An entire month. Thanksgiving, the FancyPants signature holiday (gluttony, sloth, wrath, football, and stuffing), and not a single word. What kind of a dick blogger am I, anyway?
I'm a big fan of the Chinese custom of naming years. Year of the Monkey? Who didn't throw some feces, am I right? And how about that Year of the Grinning Dragon? If I had a nickel for every snotty British prep school kid I lit on fire that year...(why yes, that WAS a Harry Potter reference. Thanks for playing)
For the past few years I've been naming years in a typically FancyPants kinda way. 2008 - Year of the Baby. 2009 - Year of the Turducken.

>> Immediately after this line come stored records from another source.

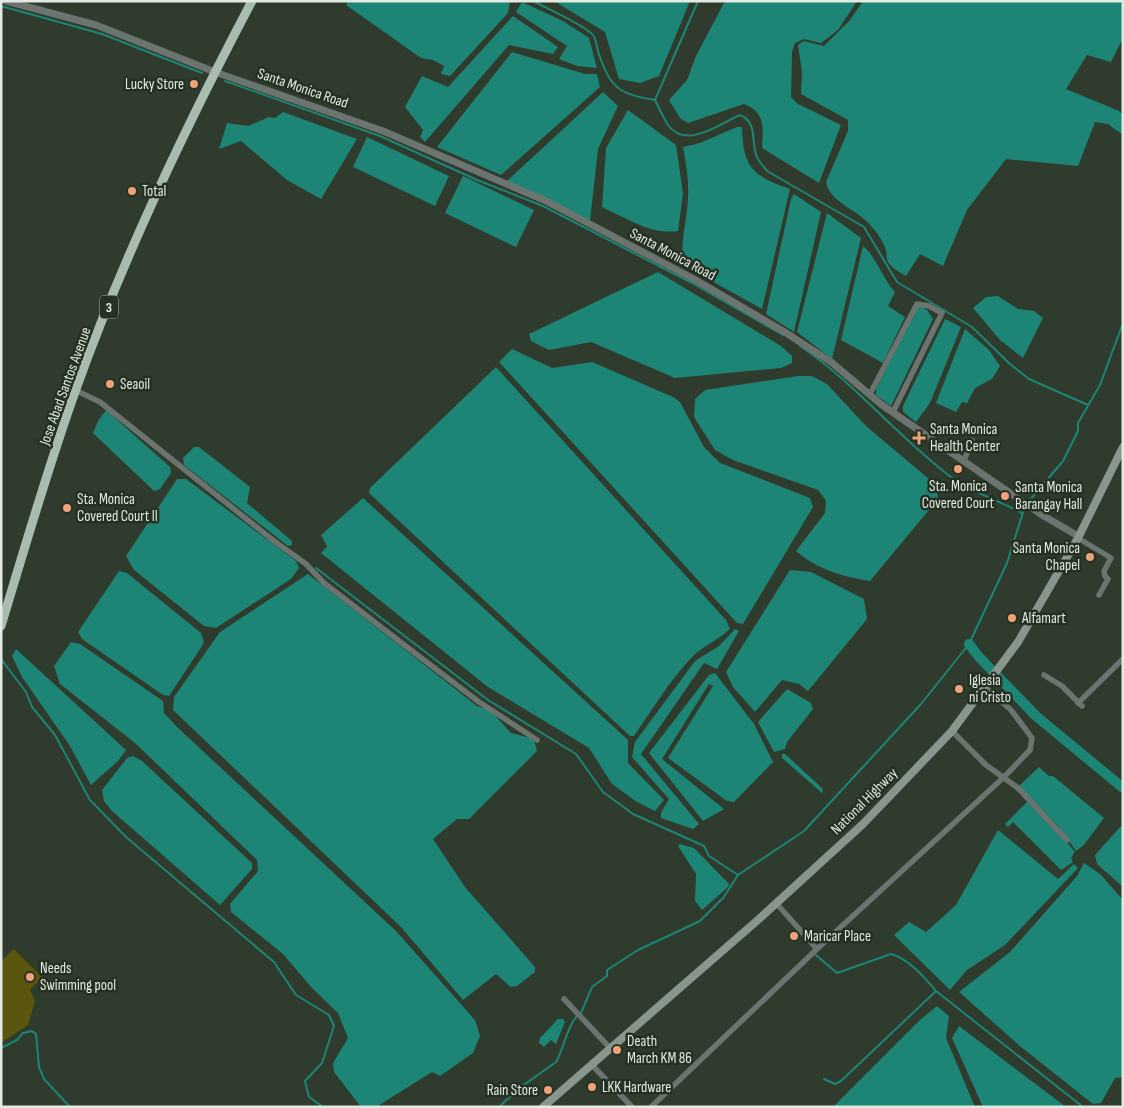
<svg xmlns="http://www.w3.org/2000/svg" width="1124" height="1108" font-family="'Sofia Sans Condensed',sans-serif">
	<rect width="100%" height="100%" fill="#2f3b2d"/>
	<!-- green -->
	<path fill="#5b560d" d="M14,949L42,977L30,990L35,1001L28,1025L1,1043V961Z"/>
	<!-- water -->
	<path fill="#1d8575" d="M349,1H510L508,13L450,76L441,74L444,66L433,60L421,58L346,5Z
		M554,1H690L659,76L640,83L619,79L605,32Z
		M725,1H857L838,30L821,43L804,39L795,43L792,52L791,97L798,104L841,125L819,183L762,148C763,127 766,113 744,104L688,123L680,118L669,100L687,80L696,56Z
		M863,1H1123V38L1111,62L1087,55L1066,89L1119,111L1123,115V135L1108,124L1095,122L1078,166L1006,159L967,210L943,266L920,254L906,276C900,272 892,269 888,262C886,259 887,254 886,251C883,239 873,227 864,219C852,208 829,200 826,182L848,131V120L801,94L802,72L798,45L804,41L824,46L850,20Z
		M522,2L563,21L589,38L597,68L577,66L559,59L567,46L516,12Z
		M513,16L558,47L553,54L509,45L425,142L420,137L423,130L405,107L422,76L448,87Z
		M512,52L585,74H597L600,87L501,175L437,147Z
		M603,92L618,106L598,149L590,221L507,181Z
		M628,110L676,145L683,193L678,231C651,235 626,218 602,207L606,148Z
		M283,112L357,139L321,199L287,180L241,141L219,149L227,123L248,126L269,117L275,118Z
		M737,127H742C743,168 753,176 790,189L762,309L683,265C680,242 687,221 688,198C689,181 686,164 683,147L700,143Z
		M367,137L449,176L435,206L353,167Z
		M463,176L534,210L516,247L445,213Z
		M794,194L821,212L794,332L766,314L791,199Z
		M827,213L861,238L832,359L797,332Z
		M863,246C875,255 883,279 895,292L888,306L905,317L883,363L841,340Z
		M658,272L781,346L792,356V363L781,368L675,378L591,342L549,350L531,341L529,334Z
		M998,296L1018,309L1034,311L1043,318L1023,358L1000,340L973,308L986,297Z
		M918,305L927,310L933,319L891,406L876,395V389Z
		M945,319L961,327L930,403L916,422L903,412V406Z
		M965,329L989,350L1000,366L992,379L975,388L967,403L962,402L956,412L936,403Z
		M512,349L552,368L592,362L673,397L680,402L704,447L720,463L810,498L813,507L743,624L737,623L499,362Z
		M496,367L726,620L730,629C718,640 703,646 692,657C670,680 652,710 634,736H630L369,493L370,488Z
		M798,376H812L827,384L866,426L936,485L938,499L870,581C844,577 816,569 796,551L825,513L826,501L818,490L733,460L715,450L694,417L695,399L705,390Z
		M106,410L170,467L171,473L160,489L154,491L93,433L98,421Z
		M194,447H199L250,487L247,503L292,541V545L288,546L184,465L183,458Z
		M177,479H186L296,561L299,568L291,579L216,628L204,626L134,570L126,556Z
		M363,498L628,740V763L664,800L655,811L637,802L612,784L589,748L488,687L321,553L327,546L321,535Z
		M790,570L811,572L864,599L867,619L808,691L799,684L782,680L755,712L733,687L726,672Z
		M119,571L127,573L201,633L204,643L169,696L163,695L82,639L78,632Z
		M308,574L477,706L491,711L511,733L534,739L537,751L469,819H457L433,839L465,887L535,967V972L517,986L511,987L496,974L463,1000L401,927L173,710L174,697L220,632Z
		M735,629L739,631L717,669L704,663L641,754L699,824L693,829L661,818V813L669,799L632,757L635,742L695,661L719,646Z
		M71,642L80,644L163,701L164,713L176,726L396,931L475,1020L480,1036L473,1053L440,1076L432,1072L376,1107H361L334,1072L333,1063L348,1038L338,1013L311,987L283,954L231,912L230,904L258,871L257,860L135,743L60,684L54,666Z
		M16,649L126,750L118,761L91,785L70,746L22,677L12,656Z
		M715,673L754,724L773,762L734,802L727,801L668,758L713,686L709,684L662,759L724,809L703,821L649,753L709,675Z
		M787,689L811,703L813,709L787,742L785,749L774,752L758,722Z
		M785,754L823,789L822,793L782,758V754Z
		M133,756L142,761L252,863V869L220,905L112,811L104,801L102,790L127,758Z
		M1039,767L1049,776H1053L1104,818L1084,845L1076,851L1059,827L1019,786Z
		M1027,802L1058,831L1075,852L1071,858L1073,862L1061,870L1013,822L1008,827L1005,824Z
		M1121,826L1123,828V887L1097,864L1095,855Z
		M998,830L1058,879L1074,864L1078,868L1005,945L967,970L950,990L894,935L909,922L926,932L956,905Z
		M680,844L694,848L729,884L728,887L702,910L695,901L696,874L678,846Z
		M1084,863L1100,874L1123,900V1077L1115,1078L1101,1103L1093,1104L1021,1047L959,992L1010,952L1077,876Z
		M937,1006L949,1016L946,1038L975,1107H833L921,1019Z
		M558,1019H563L565,1022L556,1044L551,1040L544,1047L539,1043L540,1038Z
		M959,1026L1066,1107H983L952,1038Z"/>
	<g fill="none" stroke-linecap="round" stroke-linejoin="round">
		<!-- stream -->
		<path stroke="#1d8575" stroke-width="2" d="M533,1C546,8 585,25 593,35C597,40 597,51 600,57C611,90 623,95 655,100
			M698,1L655,100C659,108 663,117 668,125C686,150 719,124 740,115C759,123 750,142 757,157C759,162 764,167 767,171L864,227L897,282L972,327L1010,364L1029,379L1088,405
			M1,6L102,34L202,73
			M225,81L380,136L477,180L543,206L692,283L783,335
			M800,346C854,382 895,434 947,474C969,491 997,500 1022,513
			M316,568L488,700L576,754L603,792L633,814L704,846L709,856L738,875
			M1,659L26,692L32,707L55,735L90,800L126,837L274,962L296,995L329,1015L334,1026L322,1063L305,1081L309,1097L323,1107
			M816,955L837,973L891,954C909,959 924,977 936,991L1083,1107
			M581,1013L592,987L607,976V970L638,950L700,921L723,898L738,875L804,831L921,704L969,644L1007,563L1025,506L1063,461L1078,431V423L1100,385L1123,323
			M1,1048L17,1040L23,1033L32,1031L36,1034L39,1067L44,1079L70,1107
			M824,1079L835,1084L841,1081L936,991
			M499,1107L518,1089L556,1062C563,1051 567,1026 577,1016"/>
		<!-- river -->
		<path stroke="#1d8575" stroke-width="10" d="M969,644L979,657L1036,716L1123,788"/>
		<!-- minor -->
		<path stroke="#6b746f" stroke-width="5.5" d="M75,390L100,402L274,541L306,564L324,583L399,641L479,702L537,740
			M870,394L917,304L929,306L942,313L893,412
			M964,461L972,440
			M1078,538L1111,558L1104,571L1105,576L1108,579L1099,595
			M1044,675L1062,686L1082,706
			M1078,703L1123,659
			M952,731L986,765L1018,788L1067,840
			M776,903L817,949
			M564,999L611,1049
			M591,1064L632,1107
			M651,1107L817,949L1004,777L1030,750L1032,738L1011,710L985,687"/>
		<!-- tertiary -->
		<path stroke="#6b746f" stroke-width="7" d="M6,1L96,25L215,72L383,131L546,201L694,279L783,331L831,362L882,405L1042,515L1078,536"/>
		<!-- secondary -->
		<path stroke="#88968e" stroke-width="8" d="M543,1107L759,919L863,824L952,731L1018,642L1078,538L1123,447"/>
		<!-- trunk -->
		<path stroke="#a8bcb0" stroke-width="9" d="M1,626C25,547 48,467 76,389C124,255 186,126 252,1"/>
	</g>
	<!-- markers -->
	<g fill="#f0a279" stroke="#253123" stroke-width="2">
		<circle cx="194" cy="84" r="5"/>
		<circle cx="132" cy="191" r="5"/>
		<circle cx="110" cy="384" r="5"/>
		<path d="M916.5 430.5h5v5h5v5h-5v5h-5v-5h-5v-5h5z"/>
		<circle cx="958" cy="469" r="5"/>
		<circle cx="1005" cy="496" r="5"/>
		<circle cx="67" cy="508" r="5"/>
		<circle cx="1090" cy="557" r="5"/>
		<circle cx="1012" cy="618" r="5"/>
		<circle cx="959" cy="689" r="5"/>
		<circle cx="794" cy="936" r="5"/>
		<circle cx="30" cy="977" r="5"/>
		<circle cx="617" cy="1050" r="5"/>
		<circle cx="592" cy="1087" r="5"/>
		<circle cx="548" cy="1090" r="5"/>
	</g>
	<g text-anchor="middle" stroke-width="5" stroke-linejoin="round" paint-order="stroke">
		<!-- shield labels -->
		<rect fill="#253123" stroke="#a9b2a8" stroke-width="1" x="100" y="295.5" width="18" height="23" rx="4"/>
		<g font-size="14" font-weight="bold" fill="#e2eae1">
			<text x="109" y="312">3</text>
		</g>
		<!-- poi labels -->
		<g font-size="15" fill="#e2eae1" stroke="#253123" text-anchor="start">
			<text x="184" y="89" text-anchor="end">Lucky Store</text>
			<text x="142" y="196">Total</text>
			<text x="120" y="389">Seaoil</text>
			<text x="930" y="434">Santa Monica<tspan x="930" dy="17">Health Center</tspan></text>
			<text x="958" y="491" text-anchor="middle">Sta. Monica<tspan x="958" dy="17">Covered Court</tspan></text>
			<text x="1015" y="492">Santa Monica<tspan x="1015" dy="17">Barangay Hall</tspan></text>
			<text x="77" y="504">Sta. Monica<tspan x="77" dy="17">Covered Court II</tspan></text>
			<text x="1080" y="553" text-anchor="end">Santa Monica<tspan x="1080" dy="17">Chapel</tspan></text>
			<text x="1022" y="623">Alfamart</text>
			<text x="969" y="685">Iglesia<tspan x="969" dy="17">ni Cristo</tspan></text>
			<text x="804" y="941">Maricar Place</text>
			<text x="40" y="973">Needs<tspan x="40" dy="17">Swimming pool</tspan></text>
			<text x="627" y="1046">Death<tspan x="627" dy="17">March KM 86</tspan></text>
			<text x="602" y="1092">LKK Hardware</text>
			<text x="538" y="1095" text-anchor="end">Rain Store</text>
		</g>
		<!-- street labels -->
		<g font-size="15" fill="#e2eae1" stroke="#253123">
			<text transform="translate(303 88) rotate(19)" y="5">Santa Monica Road</text>
			<text transform="translate(673 254) rotate(28)" y="5">Santa Monica Road</text>
			<text transform="translate(65 386) rotate(-70)" y="5">Jose Abad Santos Avenue</text>
			<text transform="translate(864 801) rotate(-45)" y="5">National Highway</text>
		</g>
	</g>
	<!-- border -->
	<rect width="1124" height="1108" fill="none" stroke="#e2eae1" stroke-width="5"/>
</svg>
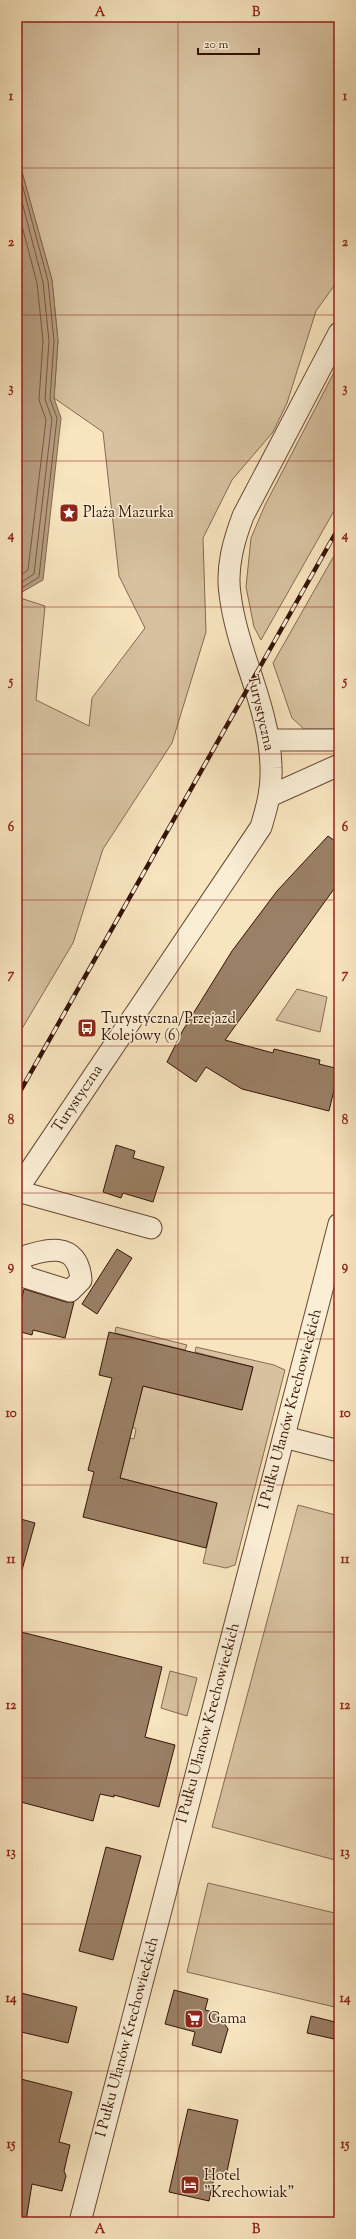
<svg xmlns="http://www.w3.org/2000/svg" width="356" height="2239" font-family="'Sorts Mill Goudy',serif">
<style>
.green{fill:#d7c1a0;stroke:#866a53}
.water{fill:#b69e80;stroke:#82664f}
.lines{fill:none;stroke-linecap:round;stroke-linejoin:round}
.shore{stroke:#765843;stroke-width:1}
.building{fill:#9a8066;stroke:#351306}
.minor-casing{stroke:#664834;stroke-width:23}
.minor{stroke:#faeed5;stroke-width:21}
.rail-casing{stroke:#351306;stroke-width:4.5}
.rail{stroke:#faeed5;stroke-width:3;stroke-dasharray:9;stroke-linecap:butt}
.grid{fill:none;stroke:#8f2418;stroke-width:1;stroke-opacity:0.55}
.labels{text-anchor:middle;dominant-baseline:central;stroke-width:3;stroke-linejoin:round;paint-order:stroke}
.poi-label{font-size:15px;fill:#351306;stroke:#faeed5;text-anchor:start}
.street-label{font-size:15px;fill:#351306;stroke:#faeed5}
.neatline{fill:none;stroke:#8f2418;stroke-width:1.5}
.grid-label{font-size:13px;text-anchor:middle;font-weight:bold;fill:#8f2418}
</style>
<rect width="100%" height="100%" fill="#f8e5bf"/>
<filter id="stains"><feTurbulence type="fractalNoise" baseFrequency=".005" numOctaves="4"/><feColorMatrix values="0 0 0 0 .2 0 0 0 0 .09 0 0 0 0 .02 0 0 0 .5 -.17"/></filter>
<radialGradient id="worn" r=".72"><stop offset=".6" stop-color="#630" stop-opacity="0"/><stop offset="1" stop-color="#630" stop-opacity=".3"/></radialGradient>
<g class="green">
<path d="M17,17H339V279L316,311L287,403L273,432L232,480L203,538L206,632L172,743L103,849L73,943L17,1037V597L45,606L36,700L89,726L92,698L145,628L119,576L103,432L54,398L58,341L52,280L17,154Z"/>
<path d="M339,363V502L261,640L254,627L246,587L251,538L265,505Z"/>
<path d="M339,547V729H304L292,718L273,663Z"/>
<path d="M297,989L327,997L320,1032L276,1020Z"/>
<path d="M116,1327L187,1345L185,1350L115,1333Z"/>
<path d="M196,1347L274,1365L285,1370L235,1565L226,1568L203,1563L217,1503L120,1478L130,1438L134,1439L136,1429L132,1427L143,1386L242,1410L253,1367L195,1352Z"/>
<path d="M298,1505L339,1516V1861L212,1827Z"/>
<path d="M170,1671L197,1678L187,1716L161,1708Z"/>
<path d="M208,1883L339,1914V2008L187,1972Z"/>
</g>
<path class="water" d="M17,154L52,280L58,341L54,398L61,418L43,580L17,595Z"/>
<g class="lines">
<g class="shore">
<path d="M17,165L48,281L54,341L50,399L57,418L39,577L17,591"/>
<path d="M17,183L43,282L49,341L45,399L52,419L34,574L17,585"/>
<path d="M17,207L37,283L43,341L39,400L46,420L28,570L17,578"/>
</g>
</g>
<g class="building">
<path d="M328,836L339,844V882L225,1040L273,1053L274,1049L320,1060L319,1064L339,1069L329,1111L242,1089L206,1067L196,1082L167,1062L183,1030L232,951L277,891Z"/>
<path d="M116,1145L135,1151L133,1158L164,1167L153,1202L123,1193L121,1198L103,1192Z"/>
<path d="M117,1249L132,1258L97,1314L82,1304Z"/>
<path d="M24,1289L66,1302H74L65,1338L33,1330L32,1335L17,1331V1318Z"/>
<path d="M109,1332L253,1367L242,1410L143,1386L120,1478L217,1503L206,1548L83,1517L94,1472L88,1470L112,1378L99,1375Z"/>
<path d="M17,1518L35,1523L22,1570L17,1569Z"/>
<path d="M17,1631L162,1667L145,1737L175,1745L159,1807L114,1795V1797L100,1794L93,1821L17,1801Z"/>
<path d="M106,1847L141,1856L113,1960L79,1951Z"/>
<path d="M174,1990L208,1999L205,2010L217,2013L228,2029L221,2053L192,2045L195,2032L165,2024Z"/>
<path d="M17,1992L77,2007L68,2043L17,2031Z"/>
<path d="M311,2016L339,2023V2040L307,2033Z"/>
<path d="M17,2078L72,2092L59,2142L70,2145L64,2171L66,2176L62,2191L32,2184L26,2221L17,2220Z"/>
<path d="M188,2109L238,2120L226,2176L215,2173L209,2201L169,2192Z"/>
</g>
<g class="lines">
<defs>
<g id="minor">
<path d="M269,740H339"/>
<path d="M270,796L339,765"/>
<path d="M17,1190L261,827C267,807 272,789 271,768C270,707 237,653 230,594C226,567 234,540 243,516L339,333"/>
<path d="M17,1191L151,1228"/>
<path d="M17,1259C44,1249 78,1239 81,1280L70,1291L25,1277L17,1262"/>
<path d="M284,1437L339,1451"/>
<path d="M80,2222L339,1224"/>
</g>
</defs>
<use href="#minor" class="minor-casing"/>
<use href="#minor" class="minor"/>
<defs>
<path id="rail" d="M17,1097L339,527"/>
</defs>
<use href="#rail" class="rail-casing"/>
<use href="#rail" class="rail"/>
</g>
<path class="grid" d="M178,17V2222M17,168H339M17,315H339M17,461H339M17,607H339M17,754H339M17,900H339M17,1046H339M17,1193H339M17,1339H339M17,1485H339M17,1632H339M17,1778H339M17,1924H339M17,2071H339"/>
<defs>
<symbol id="sight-square" viewBox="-11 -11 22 22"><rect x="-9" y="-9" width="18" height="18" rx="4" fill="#8f2418" stroke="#faeed5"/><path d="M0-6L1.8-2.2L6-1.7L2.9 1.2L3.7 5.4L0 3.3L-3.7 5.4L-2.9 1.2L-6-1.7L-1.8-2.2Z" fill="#fff"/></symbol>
<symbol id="bus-square" viewBox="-11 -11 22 22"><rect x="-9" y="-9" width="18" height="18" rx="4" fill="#8f2418" stroke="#faeed5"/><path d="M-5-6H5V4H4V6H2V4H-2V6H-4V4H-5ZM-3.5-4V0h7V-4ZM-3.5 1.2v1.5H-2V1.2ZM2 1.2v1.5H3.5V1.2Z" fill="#fff"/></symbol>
<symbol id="supermarket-square" viewBox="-11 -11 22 22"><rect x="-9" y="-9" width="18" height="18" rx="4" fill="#8f2418" stroke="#faeed5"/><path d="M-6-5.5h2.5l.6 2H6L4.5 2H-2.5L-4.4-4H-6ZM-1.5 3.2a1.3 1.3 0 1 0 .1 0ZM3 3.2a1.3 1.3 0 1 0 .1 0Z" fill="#fff"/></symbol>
<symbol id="hotel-square" viewBox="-11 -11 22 22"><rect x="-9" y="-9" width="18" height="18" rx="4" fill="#8f2418" stroke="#faeed5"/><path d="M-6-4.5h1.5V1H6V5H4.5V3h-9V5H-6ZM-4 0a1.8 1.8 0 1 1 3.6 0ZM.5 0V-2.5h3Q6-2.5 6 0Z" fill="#fff"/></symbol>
</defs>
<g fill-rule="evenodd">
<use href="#sight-square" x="58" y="502" width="22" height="22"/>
<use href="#bus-square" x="76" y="1017" width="22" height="22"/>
<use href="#supermarket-square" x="183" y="2008" width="22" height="22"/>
<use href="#hotel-square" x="179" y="2174" width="22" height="22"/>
</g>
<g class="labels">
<g class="poi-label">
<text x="83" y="513">Plaża Mazurka</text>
<text x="101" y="1019">Turystyczna/Przejazd<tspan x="101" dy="17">Kolejowy (6)</tspan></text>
<text x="208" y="2019">Gama</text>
<text x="204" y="2176">Hotel<tspan x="204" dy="17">"Krechowiak"</tspan></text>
</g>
<g class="street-label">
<text transform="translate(260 713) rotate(77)">Turystyczna</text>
<text transform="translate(78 1099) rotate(-56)">Turystyczna</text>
<text transform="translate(291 1409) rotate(-75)">I Pułku Ułanów Krechowieckich</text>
<text transform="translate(209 1723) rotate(-75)">I Pułku Ułanów Krechowieckich</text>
<text transform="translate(128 2037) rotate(-75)">I Pułku Ułanów Krechowieckich</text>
</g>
</g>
<rect width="356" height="2239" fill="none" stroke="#f8e5bf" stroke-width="44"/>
<path d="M198 48v6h61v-6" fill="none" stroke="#351306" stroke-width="2"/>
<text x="204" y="48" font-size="12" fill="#351306" stroke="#faeed5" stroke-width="3" paint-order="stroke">20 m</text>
<rect x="22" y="22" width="312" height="2195" class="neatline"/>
<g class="grid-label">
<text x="100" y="16">A</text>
<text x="256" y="16">B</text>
<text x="11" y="100">1</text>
<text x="345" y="100">1</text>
<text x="11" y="246">2</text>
<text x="345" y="246">2</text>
<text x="11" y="392">3</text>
<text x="345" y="392">3</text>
<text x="11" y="539">4</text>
<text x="345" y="539">4</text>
<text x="11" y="685">5</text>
<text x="345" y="685">5</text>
<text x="11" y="831">6</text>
<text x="345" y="831">6</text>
<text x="11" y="978">7</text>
<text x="345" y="978">7</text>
<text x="11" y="1124">8</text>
<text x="345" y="1124">8</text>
<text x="11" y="1270">9</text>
<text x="345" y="1270">9</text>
<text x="11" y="1417">10</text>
<text x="345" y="1417">10</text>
<text x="11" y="1563">11</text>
<text x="345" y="1563">11</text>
<text x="11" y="1709">12</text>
<text x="345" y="1709">12</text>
<text x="11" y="1856">13</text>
<text x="345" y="1856">13</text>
<text x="11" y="2002">14</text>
<text x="345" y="2002">14</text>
<text x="11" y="2148">15</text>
<text x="345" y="2148">15</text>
<text x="100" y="2233">A</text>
<text x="256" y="2233">B</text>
</g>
<rect width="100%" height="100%" filter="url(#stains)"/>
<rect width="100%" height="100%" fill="url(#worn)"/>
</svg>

Some classics, by the way:
2001 - Year of the Syphilitic Dodo (Bush gets sworn in, 9/11, war, C's in law school. What an awful, shitty year)
1993 - Year of the Colored Jeans
2004 - Year of the Unicorn-Copulating Griffin (in terms of improbable events, cf. Red Sox World Champions, and the FancyPants wedding)
So comes 2010. My Naming Committee sits, and ponders suggestions.
The Year We Make Contact: too Arthur Clarke-y.
Year of the Book: Given my ability to keep current on a measly blog, I doubt we're seeing this Year until sometime in the 2060's.
Year of the Baby II: too expensive. Do you know how much those things cost in upkeep? Screw that noise.
Finally, we've come to a decision:
2010: Year of the House.
More details to come.
Oh, and in case you hadn't heard, BRANDON JENNINGS.